----- Übungstext -----
„Sehr geehrte Damen und Herren, wir bringen dieses Stück nicht zusammen” – LEONHARD PAUL im mica-Interview

Der Posaunist und Arrangeur LEONHARD PAUL könnte so manchem von dem weltweit tourendem Blechseptett MNOZIL BRASS bekannt sein. Der autodidaktische Showman hat dabei eine Vorliebe für zwielichtige Charaktere entwickelt und beweist das auch als Weißclown in dem aktuellen Programm „Cirque”. MNOZIL BRASS fassen den Inhalt dieser Show so zusammen: „Die Welt ist rund. Der Mensch lacht. Kurz: Die Welt ist ein Zirkus. Eben un Cirque. Hört sich besser an.” 2019 wird LEONHARD PAUL darüber hinaus auch Artist in Residence bei MUSIK AKTUELL – NEUE MUSIK IN NÖ. Er bittet daher noch bis 1. Juni Musiker*innen, Profi- aber auch Amateurensembles, Blasmusikkapellen, Tubaquartette, Big-, Jazz-, und sonstige Bands, Chöre, Dichter und Klangredner ihre Projektideen zu dem Thema [haße:luft] einzureichen. Mehr dazu am Ende des Interviews bzw. unter den Links. Michael Franz Woels sprach mit LEONHARD PAUL aber auch über Gott(eshäuser) und die Welt.
-----
Zu bearbeitende Aufgaben:
A. Beantworte anhand des Textes über Leonhard Paul die folgenden Fragen:
(i) Welches Instrument spielt Leonhard Paul?
(ii) Wie heißt das aktuelle Programm von Mnozil Brass?
(iii) Bis zu welchem Datum können Projektideen zum Thema [haße:luft] eingereicht werden?
B. Schreibe den Text über Leonhard Paul im Anschluss an seinen letzten Satz weiter.
----- Gezeigte Einträge -----
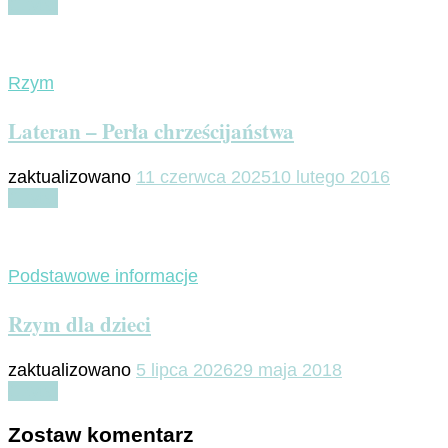
Czytaj
Rzym
Lateran – Perła chrześcijaństwa
zaktualizowano
11 czerwca 2025
10 lutego 2016
Czytaj
Podstawowe informacje
Rzym dla dzieci
zaktualizowano
5 lipca 2026
29 maja 2018
Czytaj
Zostaw komentarz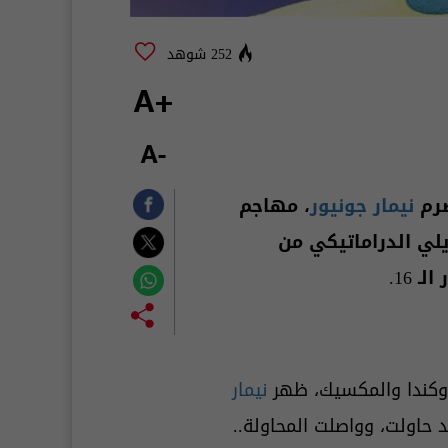
252 شوهد
+A
-A
ضرم
نيمار جونيور
، مهاجم
يلي الدراماتيكي من
16.
كندا والمكسيك، ظهر
نيمار
د حاولت، وواصلت المحاولة..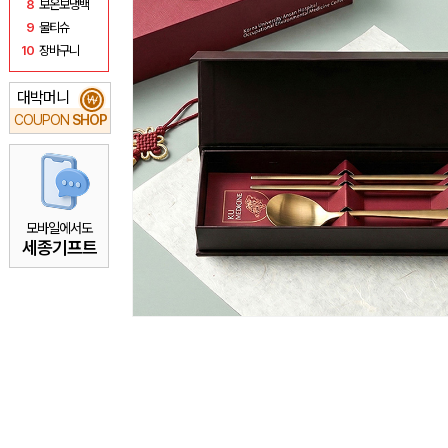
8
보온보냉백
9
물티슈
10
장바구니
대박머니
₩
COUPON
SHOP
모바일에서도
세종기프트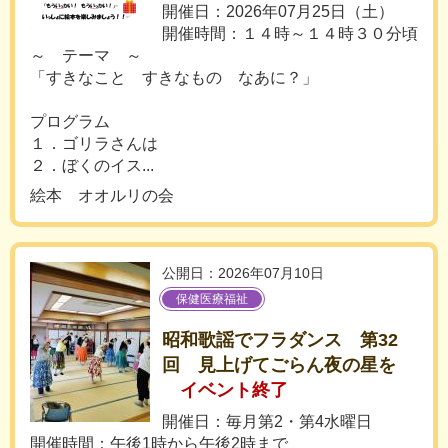
開催日：2026年07月25日（土）
開催時間：１４時～１４時３０分頃
～ テーマ ～
「すきなこと すきなもの なあに？」
プログラム
１．ゴリラさんは
２．ぼくのイス...
絵本 オオルリの会
公開日：2026年07月10日
保健医療福祉
昭和歌謡でフラダンス 第32
回 見上げてごらん夜の星を
イベント終了
開催日：毎月第2・第4水曜日
開催時間：午後1時から午後2時まで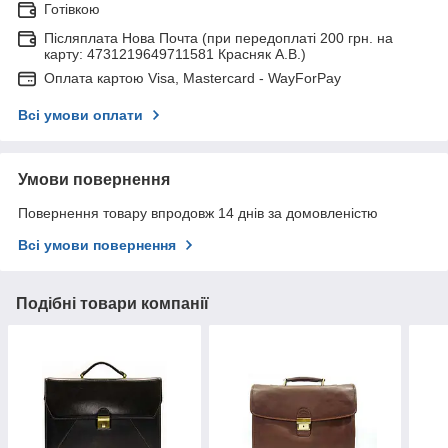
Готівкою
Післяплата Нова Почта (при передоплаті 200 грн. на
карту: 4731219649711581 Красняк А.В.)
Оплата картою Visa, Mastercard - WayForPay
Всі умови оплати
Умови повернення
Повернення товару впродовж 14 днів за домовленістю
Всі умови повернення
Подібні товари компанії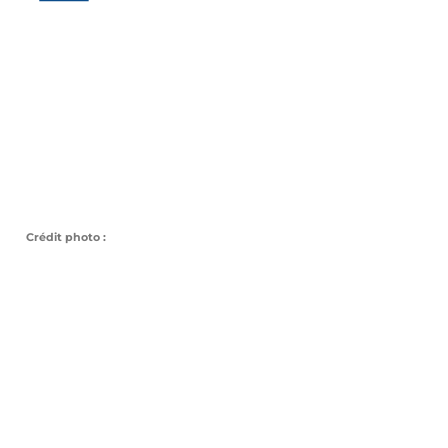
Crédit photo :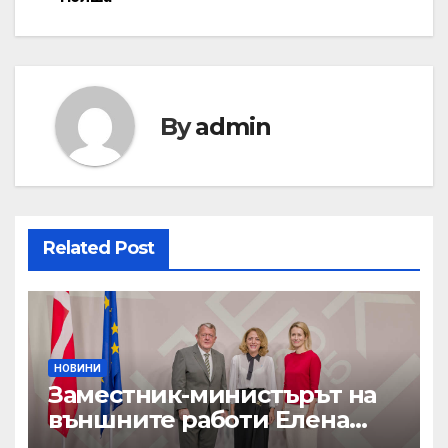
By
admin
Related Post
НОВИНИ
Заместник-министърът на
външните работи Елена
Шекерлетова участва в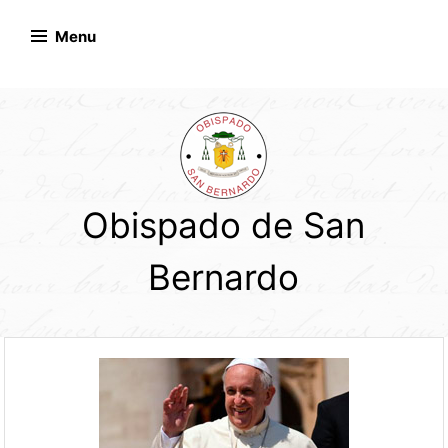
Skip
to
Menu
content
Obispado de San
Bernardo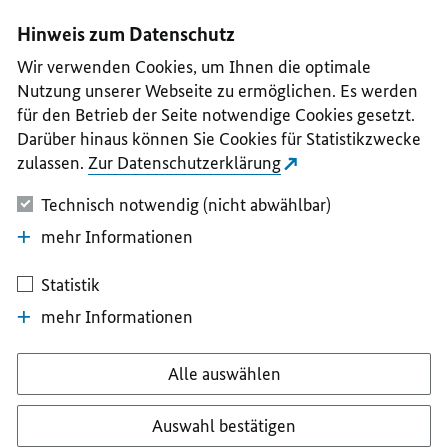
I
II
III
IV
V
Hinweis zum Datenschutz
Wir verwenden Cookies, um Ihnen die optimale
Nutzung unserer Webseite zu ermöglichen. Es werden
für den Betrieb der Seite notwendige Cookies gesetzt.
Darüber hinaus können Sie Cookies für Statistikzwecke
zulassen.
Zur Datenschutzerklärung
Technisch notwendig (nicht abwählbar)
mehr Informationen
Statistik
mehr Informationen
Alle auswählen
Auswahl bestätigen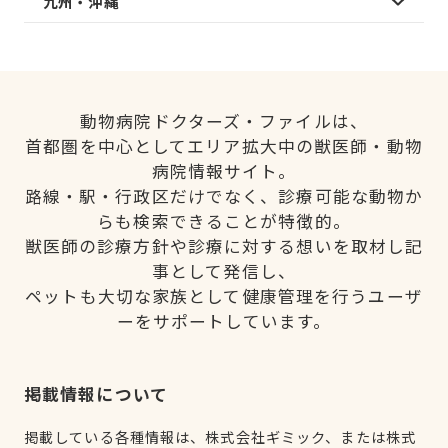
九州・沖縄
動物病院ドクターズ・ファイルは、
首都圏を中心としてエリア拡大中の獣医師・動物
病院情報サイト。
路線・駅・行政区だけでなく、診療可能な動物か
らも検索できることが特徴的。
獣医師の診療方針や診療に対する想いを取材し記
事として発信し、
ペットも大切な家族として健康管理を行うユーザ
ーをサポートしています。
掲載情報について
掲載している各種情報は、株式会社ギミック、または株式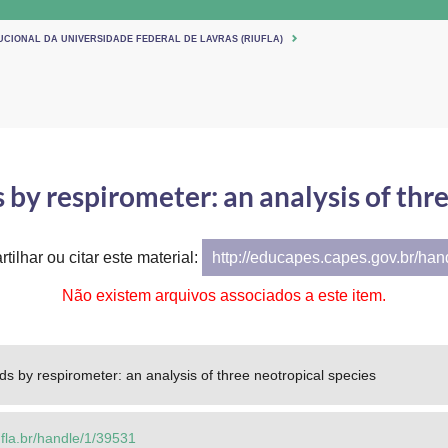
UCIONAL DA UNIVERSIDADE FEDERAL DE LAVRAS (RIUFLA)
by respirometer: an analysis of thre
tilhar ou citar este material:
http://educapes.capes.gov.br/ha
Não existem arquivos associados a este item.
s by respirometer: an analysis of three neotropical species
.ufla.br/handle/1/39531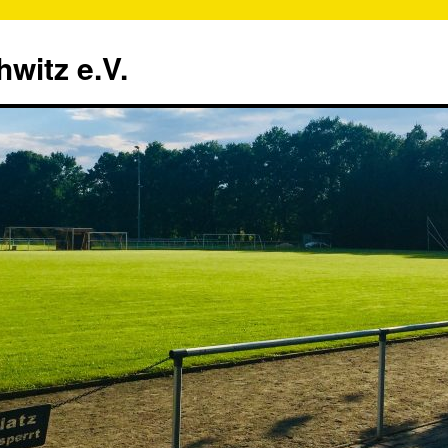
witz e.V.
-----
Lösungen der Aufgaben:
A.
(i) Leonhard Paul spielt Posaune.
(ii) Das aktuelle Programm heißt „Cirque”.
(iii) Projektideen können bis zum 1. Juni eingereicht werden.

B.
Im Jahre 1992 trafen sich sieben junge Blechblasmusikstudenten zu regelmäßigen Stammtischen im Gasthaus Mnozil. Es gibt einen Dokumentar-Film über Mnozil Brass aus dem Jahr 2005, bei dem thematisiert wird, dass Sie ein passionierter Wirtshausgeher sind. Im Durchgang zu einem Wirtshaushof passieren Sie ein Plakat, auf dem geschrieben steht: „Könnte es sein, dass alles gut ist.“ Ich möchte mit diesem Statement beginnen und fragen, wie sehr diese Aussage auf Ihre aktuellen Lebensumstände zutrifft.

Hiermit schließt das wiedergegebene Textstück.